Never conclude any day trip in the city without riding their version of pedal-driven rickshaw. You will enjoy the relaxing ride while taking advantage of the surrounding.
Although the entire experience was somewhat amazing, we had a problem when paying for the ride. Turned out, we misunderstood how much it costs to drop us off to our destination. Initially we thought that the ride is just VND 150,000 for two people only to find out that the uncle meant VND 150,000 per person. So again, remember to clarify everything before dealing with the locals.
A City of Motorbikes
This is the only city I’ve been to wherein there are far more people riding their motorbikes than people driving their cars. You will be astounded on how many motorbikes this city has especially during rush hour. The discipline of the people is also one striking thing you will observe.
Personally, the rating part of this travel blog is the toughest. For Ho Chi Minh City, I could give an 8 in its entirety. Topping my reason is the fact that my travel to this place is one of the cheapest I had as of this writing. Who would not want to stretch your budget and still embark in a life-changing realization about an enigmatic city with an illustrious past?
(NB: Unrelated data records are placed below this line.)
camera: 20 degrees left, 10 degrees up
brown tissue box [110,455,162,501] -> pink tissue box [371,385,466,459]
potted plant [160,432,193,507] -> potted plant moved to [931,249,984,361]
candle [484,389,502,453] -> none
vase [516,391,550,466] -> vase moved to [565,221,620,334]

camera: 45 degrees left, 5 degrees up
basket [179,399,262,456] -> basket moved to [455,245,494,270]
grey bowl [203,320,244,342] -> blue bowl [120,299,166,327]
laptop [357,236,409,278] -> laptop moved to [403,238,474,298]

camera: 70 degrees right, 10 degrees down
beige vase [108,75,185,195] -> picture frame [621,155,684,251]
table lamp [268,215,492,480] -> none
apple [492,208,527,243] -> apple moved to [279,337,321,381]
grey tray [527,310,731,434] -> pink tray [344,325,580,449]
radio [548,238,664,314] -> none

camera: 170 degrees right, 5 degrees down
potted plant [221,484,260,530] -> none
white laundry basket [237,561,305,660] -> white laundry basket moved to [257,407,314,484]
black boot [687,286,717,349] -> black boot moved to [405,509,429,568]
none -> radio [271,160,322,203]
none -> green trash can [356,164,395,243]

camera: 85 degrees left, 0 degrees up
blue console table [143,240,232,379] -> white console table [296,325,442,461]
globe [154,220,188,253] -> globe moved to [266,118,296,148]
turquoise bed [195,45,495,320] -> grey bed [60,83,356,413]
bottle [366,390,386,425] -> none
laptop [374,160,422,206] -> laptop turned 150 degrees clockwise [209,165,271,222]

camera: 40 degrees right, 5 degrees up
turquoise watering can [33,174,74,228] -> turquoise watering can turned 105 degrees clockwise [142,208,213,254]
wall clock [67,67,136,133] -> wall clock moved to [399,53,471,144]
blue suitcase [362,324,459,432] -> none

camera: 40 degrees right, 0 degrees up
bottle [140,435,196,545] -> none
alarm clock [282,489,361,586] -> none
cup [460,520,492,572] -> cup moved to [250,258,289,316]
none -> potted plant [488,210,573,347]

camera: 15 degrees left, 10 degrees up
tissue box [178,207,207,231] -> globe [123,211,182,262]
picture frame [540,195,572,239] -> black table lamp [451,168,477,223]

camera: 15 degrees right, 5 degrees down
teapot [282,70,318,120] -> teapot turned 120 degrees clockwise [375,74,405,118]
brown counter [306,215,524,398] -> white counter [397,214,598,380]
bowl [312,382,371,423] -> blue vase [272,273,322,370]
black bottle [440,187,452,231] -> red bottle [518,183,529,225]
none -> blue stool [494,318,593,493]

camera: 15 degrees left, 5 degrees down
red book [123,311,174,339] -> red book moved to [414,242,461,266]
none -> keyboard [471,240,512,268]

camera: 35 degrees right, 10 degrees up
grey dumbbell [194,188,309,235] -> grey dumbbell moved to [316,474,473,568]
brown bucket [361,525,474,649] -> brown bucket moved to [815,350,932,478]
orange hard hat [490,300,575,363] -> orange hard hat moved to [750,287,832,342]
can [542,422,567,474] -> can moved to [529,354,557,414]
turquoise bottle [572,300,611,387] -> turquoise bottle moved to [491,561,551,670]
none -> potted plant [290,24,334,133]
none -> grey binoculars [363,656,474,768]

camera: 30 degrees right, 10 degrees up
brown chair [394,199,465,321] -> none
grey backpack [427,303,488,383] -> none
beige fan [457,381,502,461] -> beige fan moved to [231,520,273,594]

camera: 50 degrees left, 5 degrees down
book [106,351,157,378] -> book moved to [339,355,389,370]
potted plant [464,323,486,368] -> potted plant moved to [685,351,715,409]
Although the glitches of communicating with them has tainted my plan, I will never forget their smile and the feeling that tourists like us will always have a place in their country.
My memories I have in this particular journey is an aggregate of RESPECT because of their compelling love for freedom, and of SANGUINE EXPECTATION that the country and its people may recover wholly from the grim of the past. May all the wounds inflicted to their history motivate them to move further and celebrate life that is eminently Saigon.
Nice photos and handy advice. I visited HCMC about 2 years ago and your blog reinforced my desire to return.
Thank you! Would love to come back soon, but we did visit Hanoi last year, so it may take a while for us to revisit Vietnam. Good day to you!